The DREAM Challenge was designed to build a better mousetrap, or tool, to make aggregating and mapping data to the correct lexicon of terms and metadata a nearly seamless step for researchers. Such a tool would operate on individual datasets. Its main task would be to automatically scan data upon submission and align the fields and entries with standards. We think that having such a tool on hand would enable downstream processing by other tools to help further map and transform data, such as:
- Validating the data against the standards for any data errors
- Allowing the user to select (perhaps through drag and drop menus) different fields to create a customized format or to choose from an existing format
- Automatically mapping the data to the new format, as needed
- Identifying missing or dropped data
- Organizing and providing the new data in a format most useful for analyses
In short, we would have the ability to streamline both the submission of new data and the retrospective harmonization of older data. This would thus allow researchers to more easily access, analyze, interpret, and share their findings.
The Challenge is Underway
The DREAM Challenge launched on February 10, 2020. More than 100 participants have answered the call from across the United States and from 11 countries, such as Greece, Turkey, Korea, Australia, and Ireland. These competitors reflect diverse backgrounds and represent biotech companies and academia, as well as independent contractors.

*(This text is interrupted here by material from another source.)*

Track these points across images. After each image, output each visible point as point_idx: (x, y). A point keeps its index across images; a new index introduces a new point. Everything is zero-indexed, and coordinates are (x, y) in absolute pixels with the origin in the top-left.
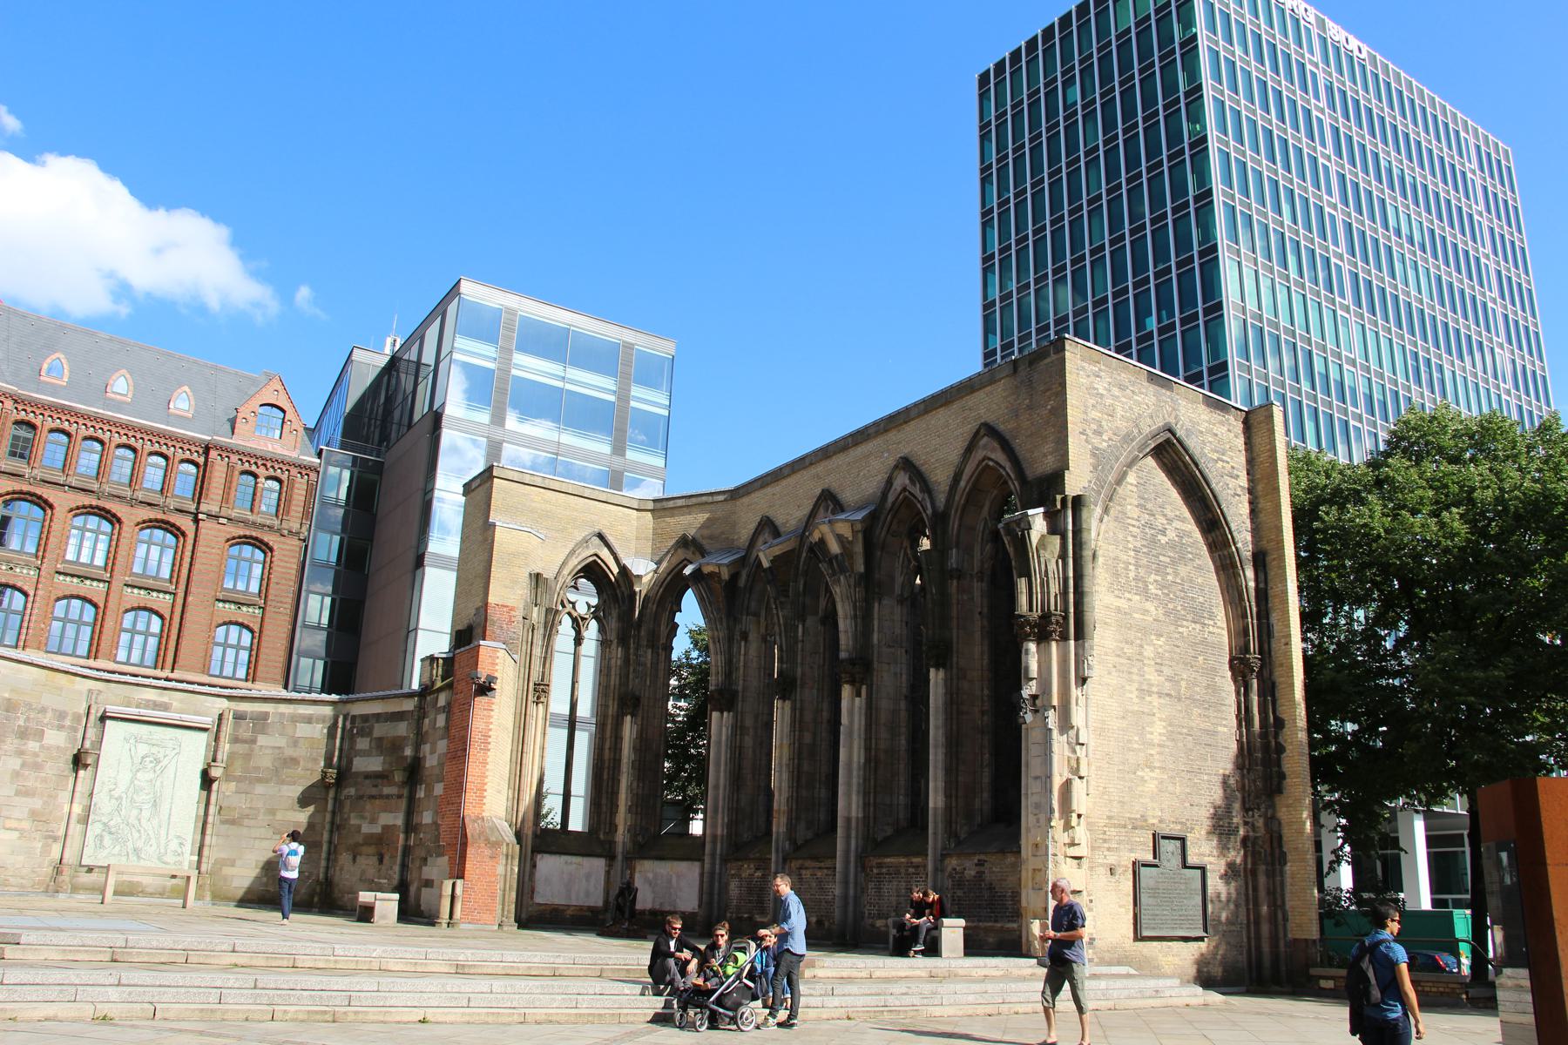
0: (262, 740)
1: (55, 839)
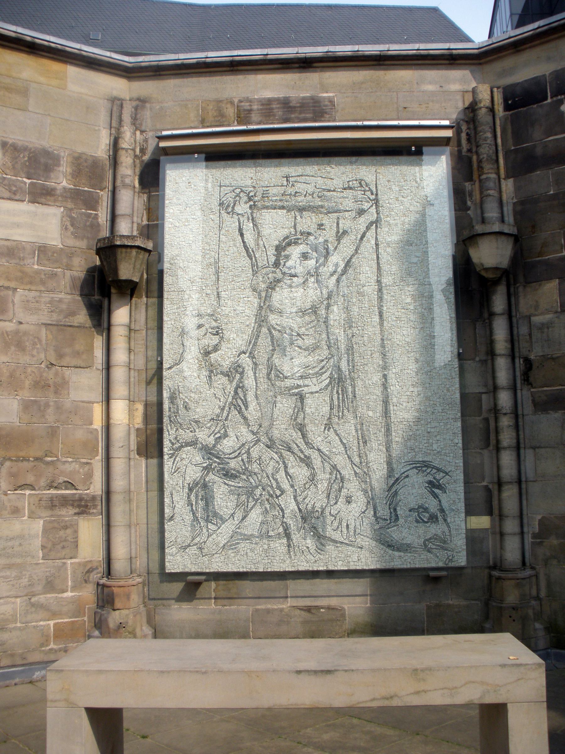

Participants were given a step-by-step guide, structured biomedical data, and resources from the caDSR and the NCI Thesaurus. Using those files, Challenge competitors are working to develop solutions for automating annotation to describe the meaning of data fields and values. Such a system is expected to be generalizable and to work with different metadata and terminological resources. Challenge participants also are being encouraged to be creative in leveraging other external resources. They should, however, look for solutions that will use the metadata in the caDSR and supporting terminology from the NCI Thesaurus.
The participants will offer algorithms specifically designed to meet the needs of this Challenge. In the future, those algorithms would be built into libraries or incorporated into custom-built tools. In the end, the intent is to develop an approach for managing the diverse annotation requirements of the CRDC. Ideally, the teams will offer a way to support the annotation of data in flat files (headers, row values) according to their semantics—i.e., using identifiers for common data elements and concepts.
A successful Challenge will give us a scalable and faster mechanism for harmonizing input data to each CRDC repository’s standards, along with the flexibility to allow for new developments in the field. Furthermore, successful harmonization will give us a way to match fields/values with semantic concepts to make data useful to a broad range of applications—from input of a single data set to synchronization of legacy data in large existing repositories.
You can check the leaderboard for updates on how the Challenge is progressing. The competition is slated to close on May 29, 2020 and prizes will be announced in mid-June.